India's stressed water economy faces a turbulent future, as per a recent expert panel chaired by Mihir Shah, formerly with the Planning Commission. The report is categorical that if current trends continue, about half the demand for water would remain unmet by 2030. The reforms panel has called for a 'paradigm shift' in water management with the involvement of professionals from social sciences, management and many other specialised disciplines, citing this as one of the main reasons for recommending the restructuring of engineer-heavy Central Water Commission (CWC) and Central Ground Water Board (CGWB).
The seven-member panel headed by Mihir Shah has recommended that CWC and CGWB be disbanded and a new multidisciplinary National Water Commission be created in their place. It has called for a shift away from engineering solutions - creating big dams — to water management and towards a "more people-centred approach" that leads to rejuvenation of of rivers and aquifers.
The Shah committee was set up last year to recommend ways to restructure the CWC, which develops surface water projects, and the CGWB, which monitors ground water use and contamination. Its report is the third major report that has been issued on the restructuring of CWC since 2000. It calls for much better managing of our water resources for irrigation, tackling attendant overdependence on groundwater, overhauling sewage and water supply in urban areas, and economising on industrial usage. While our cities produce about 40,000 mn litres of sewage daily, barely 20 per cent of it is treated. Worse, only 2 per cent of our urban areas have both sewerage systems and sewage treatment plants, which is scandalous.

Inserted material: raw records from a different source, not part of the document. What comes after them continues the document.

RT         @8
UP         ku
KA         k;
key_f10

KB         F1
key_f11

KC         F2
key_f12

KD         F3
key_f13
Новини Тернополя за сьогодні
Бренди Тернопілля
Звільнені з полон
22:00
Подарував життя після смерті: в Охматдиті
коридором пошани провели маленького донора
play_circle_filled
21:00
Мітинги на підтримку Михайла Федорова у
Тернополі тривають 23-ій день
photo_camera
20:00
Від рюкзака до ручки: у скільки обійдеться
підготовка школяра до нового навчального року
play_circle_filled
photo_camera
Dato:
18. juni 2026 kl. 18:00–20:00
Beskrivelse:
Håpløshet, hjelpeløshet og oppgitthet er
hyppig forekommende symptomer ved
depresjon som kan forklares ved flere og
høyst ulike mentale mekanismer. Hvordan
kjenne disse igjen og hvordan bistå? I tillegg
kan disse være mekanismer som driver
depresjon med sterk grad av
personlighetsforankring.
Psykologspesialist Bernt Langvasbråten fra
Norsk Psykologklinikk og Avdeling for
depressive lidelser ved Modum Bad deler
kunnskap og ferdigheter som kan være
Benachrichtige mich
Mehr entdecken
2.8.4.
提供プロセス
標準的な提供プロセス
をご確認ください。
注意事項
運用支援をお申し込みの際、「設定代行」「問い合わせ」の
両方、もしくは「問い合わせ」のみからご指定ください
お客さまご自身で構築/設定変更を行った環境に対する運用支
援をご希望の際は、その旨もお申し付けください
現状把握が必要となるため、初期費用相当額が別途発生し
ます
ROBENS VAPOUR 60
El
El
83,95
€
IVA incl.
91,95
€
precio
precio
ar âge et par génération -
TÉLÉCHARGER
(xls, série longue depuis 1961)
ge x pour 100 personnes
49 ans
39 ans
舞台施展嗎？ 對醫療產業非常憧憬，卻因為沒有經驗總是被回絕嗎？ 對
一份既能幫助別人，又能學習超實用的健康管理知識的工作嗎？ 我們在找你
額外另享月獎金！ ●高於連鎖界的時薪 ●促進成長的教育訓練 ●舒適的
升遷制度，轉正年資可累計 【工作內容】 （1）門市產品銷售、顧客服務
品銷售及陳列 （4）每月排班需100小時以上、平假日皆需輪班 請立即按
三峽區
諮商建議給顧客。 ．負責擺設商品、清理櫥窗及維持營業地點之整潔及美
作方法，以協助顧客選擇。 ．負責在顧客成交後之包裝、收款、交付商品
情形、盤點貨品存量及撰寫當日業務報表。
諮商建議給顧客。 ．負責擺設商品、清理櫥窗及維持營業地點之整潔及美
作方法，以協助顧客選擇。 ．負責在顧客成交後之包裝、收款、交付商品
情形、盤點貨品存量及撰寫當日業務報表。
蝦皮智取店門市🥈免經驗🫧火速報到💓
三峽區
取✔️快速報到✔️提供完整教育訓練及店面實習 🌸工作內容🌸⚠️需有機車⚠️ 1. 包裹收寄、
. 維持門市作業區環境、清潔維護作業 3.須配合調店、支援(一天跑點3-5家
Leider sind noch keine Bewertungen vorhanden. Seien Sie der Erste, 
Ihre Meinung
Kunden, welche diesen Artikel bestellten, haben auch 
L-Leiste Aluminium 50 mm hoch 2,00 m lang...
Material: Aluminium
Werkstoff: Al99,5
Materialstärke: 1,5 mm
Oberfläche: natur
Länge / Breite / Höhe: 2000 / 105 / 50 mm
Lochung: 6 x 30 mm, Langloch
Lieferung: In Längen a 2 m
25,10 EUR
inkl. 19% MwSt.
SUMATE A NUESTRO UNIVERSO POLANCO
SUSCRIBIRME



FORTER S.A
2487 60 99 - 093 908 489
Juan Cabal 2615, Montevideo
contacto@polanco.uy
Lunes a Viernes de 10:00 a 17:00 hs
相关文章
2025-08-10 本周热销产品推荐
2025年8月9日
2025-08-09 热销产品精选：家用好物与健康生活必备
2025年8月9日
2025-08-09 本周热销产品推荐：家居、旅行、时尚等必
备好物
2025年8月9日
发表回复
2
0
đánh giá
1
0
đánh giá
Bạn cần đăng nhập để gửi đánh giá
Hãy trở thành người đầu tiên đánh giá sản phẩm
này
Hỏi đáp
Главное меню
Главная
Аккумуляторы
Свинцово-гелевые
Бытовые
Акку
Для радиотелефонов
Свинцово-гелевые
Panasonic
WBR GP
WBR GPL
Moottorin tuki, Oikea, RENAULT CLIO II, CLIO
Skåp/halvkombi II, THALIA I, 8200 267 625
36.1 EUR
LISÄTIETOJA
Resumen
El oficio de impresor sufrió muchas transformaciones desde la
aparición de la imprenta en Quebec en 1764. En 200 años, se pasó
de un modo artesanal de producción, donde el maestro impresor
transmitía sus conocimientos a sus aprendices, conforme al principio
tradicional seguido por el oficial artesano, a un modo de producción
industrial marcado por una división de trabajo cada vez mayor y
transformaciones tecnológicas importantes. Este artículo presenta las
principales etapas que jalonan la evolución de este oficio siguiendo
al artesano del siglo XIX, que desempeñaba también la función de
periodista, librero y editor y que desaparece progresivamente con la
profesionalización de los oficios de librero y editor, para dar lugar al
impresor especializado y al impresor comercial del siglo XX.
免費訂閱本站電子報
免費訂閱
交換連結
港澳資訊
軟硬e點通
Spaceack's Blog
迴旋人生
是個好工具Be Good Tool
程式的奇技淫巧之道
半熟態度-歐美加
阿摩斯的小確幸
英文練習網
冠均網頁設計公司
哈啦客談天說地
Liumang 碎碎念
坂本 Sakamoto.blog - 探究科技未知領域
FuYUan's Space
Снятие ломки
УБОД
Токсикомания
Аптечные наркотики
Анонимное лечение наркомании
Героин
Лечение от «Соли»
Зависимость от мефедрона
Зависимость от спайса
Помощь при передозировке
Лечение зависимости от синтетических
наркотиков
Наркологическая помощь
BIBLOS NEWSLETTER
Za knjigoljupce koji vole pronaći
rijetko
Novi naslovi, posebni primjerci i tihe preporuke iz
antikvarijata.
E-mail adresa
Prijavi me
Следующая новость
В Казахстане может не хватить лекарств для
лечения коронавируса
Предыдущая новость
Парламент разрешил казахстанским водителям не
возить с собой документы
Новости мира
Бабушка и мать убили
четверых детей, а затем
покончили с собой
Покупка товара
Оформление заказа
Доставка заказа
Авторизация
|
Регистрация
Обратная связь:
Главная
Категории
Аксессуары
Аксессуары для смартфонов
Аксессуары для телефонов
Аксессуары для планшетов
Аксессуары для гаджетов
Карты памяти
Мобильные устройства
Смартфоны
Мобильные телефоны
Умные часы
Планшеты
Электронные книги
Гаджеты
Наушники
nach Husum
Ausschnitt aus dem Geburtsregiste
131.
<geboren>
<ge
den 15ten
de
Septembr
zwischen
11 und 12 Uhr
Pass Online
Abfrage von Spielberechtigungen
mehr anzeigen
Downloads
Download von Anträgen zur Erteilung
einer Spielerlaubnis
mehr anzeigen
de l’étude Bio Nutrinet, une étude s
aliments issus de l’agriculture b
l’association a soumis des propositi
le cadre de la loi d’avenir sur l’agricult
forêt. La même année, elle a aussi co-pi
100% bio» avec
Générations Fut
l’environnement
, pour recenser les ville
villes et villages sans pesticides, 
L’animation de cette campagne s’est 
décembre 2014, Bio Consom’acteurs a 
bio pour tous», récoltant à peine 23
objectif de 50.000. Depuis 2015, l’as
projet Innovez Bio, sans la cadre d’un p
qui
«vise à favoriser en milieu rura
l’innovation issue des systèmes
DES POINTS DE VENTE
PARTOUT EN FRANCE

We need subventions and realistic user charges to fill this gap.
As India urbanises, our rivers cannot be allowed to become, in effect, polluted open drains: There's a growing gap between irrigation potential created and that utilised. The report estimates that 35 mn hectares nationally, almost a third of today's coverage, can hdve irrigation "at very low cost" if we focus on command area development, canal systems -and their operations and maintenance with water user associations.